§ Task to complete
In the entries below, transcribe word for word every line from the line with "Ryu i aktion farveside" up to and including the line with "Symboler Farveside".

-- Opening Marker --

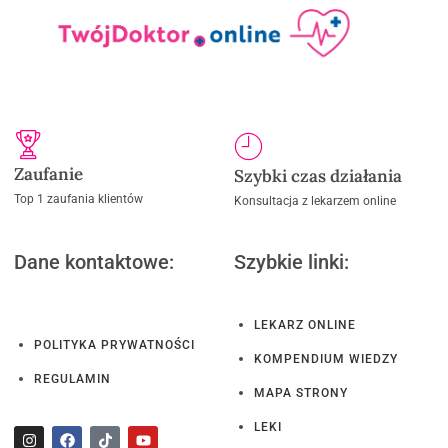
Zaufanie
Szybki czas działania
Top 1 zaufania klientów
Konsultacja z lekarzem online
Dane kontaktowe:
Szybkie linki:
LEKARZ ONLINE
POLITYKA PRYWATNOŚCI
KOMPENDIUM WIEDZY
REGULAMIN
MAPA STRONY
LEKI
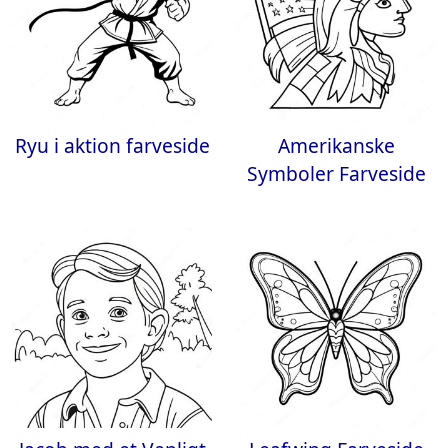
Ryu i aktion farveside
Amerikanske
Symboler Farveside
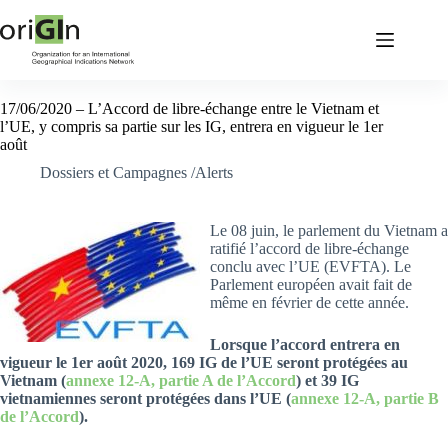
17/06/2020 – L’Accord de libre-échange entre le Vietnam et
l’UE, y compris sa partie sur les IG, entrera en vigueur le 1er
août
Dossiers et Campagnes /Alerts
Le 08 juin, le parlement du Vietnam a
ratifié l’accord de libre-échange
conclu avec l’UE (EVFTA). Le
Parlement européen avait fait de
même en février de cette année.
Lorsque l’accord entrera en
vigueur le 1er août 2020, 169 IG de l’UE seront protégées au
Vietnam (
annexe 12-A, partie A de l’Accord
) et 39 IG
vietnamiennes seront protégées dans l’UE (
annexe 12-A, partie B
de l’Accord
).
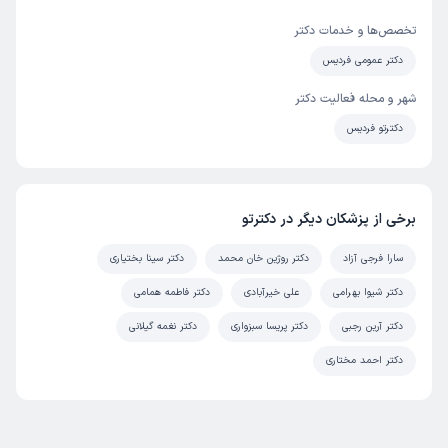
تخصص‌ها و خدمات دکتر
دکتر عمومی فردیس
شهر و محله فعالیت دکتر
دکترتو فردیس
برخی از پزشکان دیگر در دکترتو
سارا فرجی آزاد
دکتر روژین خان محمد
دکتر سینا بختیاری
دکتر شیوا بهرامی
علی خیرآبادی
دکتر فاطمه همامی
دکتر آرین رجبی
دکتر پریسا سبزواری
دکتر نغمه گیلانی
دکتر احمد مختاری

-- Closing Marker --
-- Opening Marker --

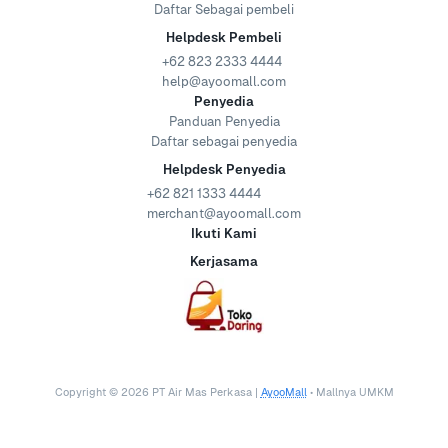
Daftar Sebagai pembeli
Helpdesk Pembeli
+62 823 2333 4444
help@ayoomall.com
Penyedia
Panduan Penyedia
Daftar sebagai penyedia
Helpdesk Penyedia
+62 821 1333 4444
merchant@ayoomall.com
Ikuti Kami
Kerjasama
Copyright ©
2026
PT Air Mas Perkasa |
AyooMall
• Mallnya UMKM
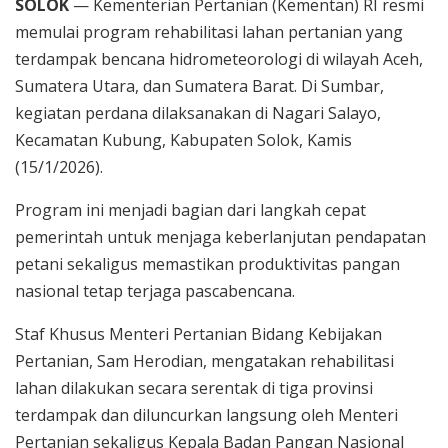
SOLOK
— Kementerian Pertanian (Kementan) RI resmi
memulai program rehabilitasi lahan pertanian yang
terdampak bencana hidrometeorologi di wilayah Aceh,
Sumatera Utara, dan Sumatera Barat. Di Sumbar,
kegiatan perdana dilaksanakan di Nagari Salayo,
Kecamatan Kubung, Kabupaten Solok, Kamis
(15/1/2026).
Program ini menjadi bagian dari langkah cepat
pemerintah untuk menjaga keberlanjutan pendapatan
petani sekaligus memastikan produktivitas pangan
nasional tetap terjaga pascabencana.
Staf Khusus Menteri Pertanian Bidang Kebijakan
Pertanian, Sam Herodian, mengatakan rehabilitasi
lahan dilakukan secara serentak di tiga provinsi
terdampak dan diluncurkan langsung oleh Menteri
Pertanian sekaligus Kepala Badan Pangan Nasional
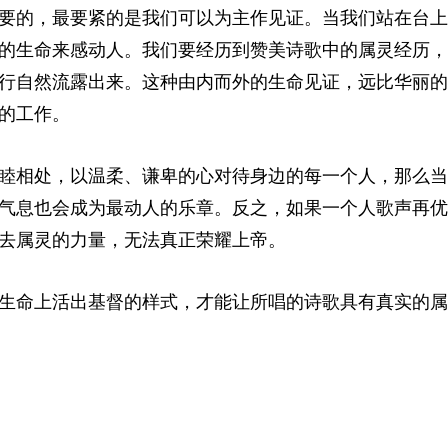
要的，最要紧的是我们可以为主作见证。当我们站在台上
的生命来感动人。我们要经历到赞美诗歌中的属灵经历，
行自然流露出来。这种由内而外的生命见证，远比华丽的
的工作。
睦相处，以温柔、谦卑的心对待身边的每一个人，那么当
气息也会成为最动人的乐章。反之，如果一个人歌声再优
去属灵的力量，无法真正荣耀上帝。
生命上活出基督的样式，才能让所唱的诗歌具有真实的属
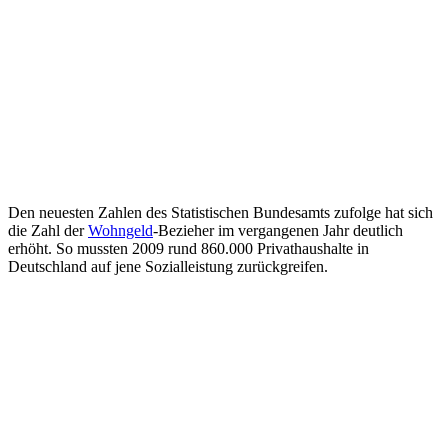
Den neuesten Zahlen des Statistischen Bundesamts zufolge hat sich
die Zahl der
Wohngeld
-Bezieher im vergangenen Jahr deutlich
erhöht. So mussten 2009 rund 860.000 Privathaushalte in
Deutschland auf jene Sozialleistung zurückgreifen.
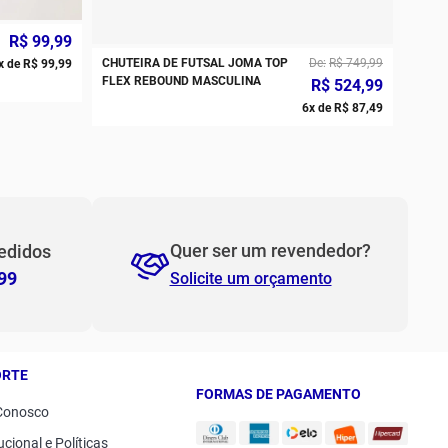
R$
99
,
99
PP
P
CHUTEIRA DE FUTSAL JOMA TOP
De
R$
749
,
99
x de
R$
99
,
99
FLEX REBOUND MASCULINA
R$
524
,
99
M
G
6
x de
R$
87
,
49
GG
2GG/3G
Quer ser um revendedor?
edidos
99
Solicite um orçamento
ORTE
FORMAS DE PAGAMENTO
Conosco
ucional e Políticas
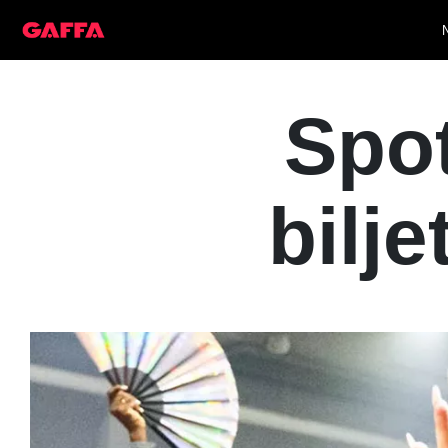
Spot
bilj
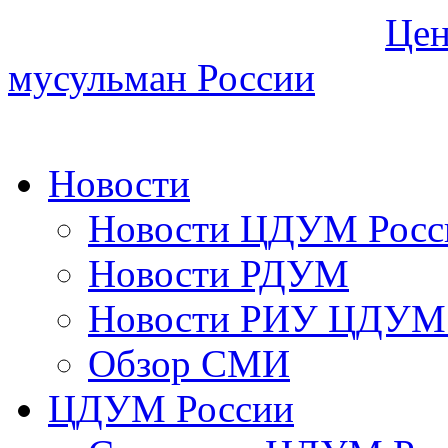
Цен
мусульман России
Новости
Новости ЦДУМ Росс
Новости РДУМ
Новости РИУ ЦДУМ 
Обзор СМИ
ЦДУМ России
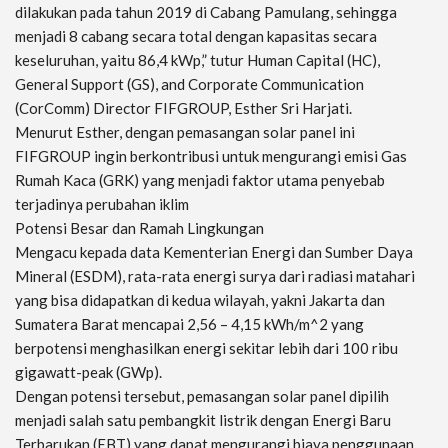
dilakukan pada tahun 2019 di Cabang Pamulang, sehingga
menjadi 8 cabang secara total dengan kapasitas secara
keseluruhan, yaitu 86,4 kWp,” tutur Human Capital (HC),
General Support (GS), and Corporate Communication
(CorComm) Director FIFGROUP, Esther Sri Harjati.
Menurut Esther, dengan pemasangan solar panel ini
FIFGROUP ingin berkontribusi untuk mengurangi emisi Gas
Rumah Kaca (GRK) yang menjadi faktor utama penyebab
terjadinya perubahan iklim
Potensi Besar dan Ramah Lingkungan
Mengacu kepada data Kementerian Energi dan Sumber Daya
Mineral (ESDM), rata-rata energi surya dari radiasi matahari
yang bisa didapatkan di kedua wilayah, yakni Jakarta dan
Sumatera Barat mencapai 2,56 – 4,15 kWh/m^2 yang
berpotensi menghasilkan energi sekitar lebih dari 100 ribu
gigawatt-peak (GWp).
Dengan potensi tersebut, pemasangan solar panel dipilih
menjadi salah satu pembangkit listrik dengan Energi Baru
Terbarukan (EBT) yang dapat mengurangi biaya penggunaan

-- Closing Marker --

§ Task output
Ryu i aktion farveside
Amerikanske
Symboler Farveside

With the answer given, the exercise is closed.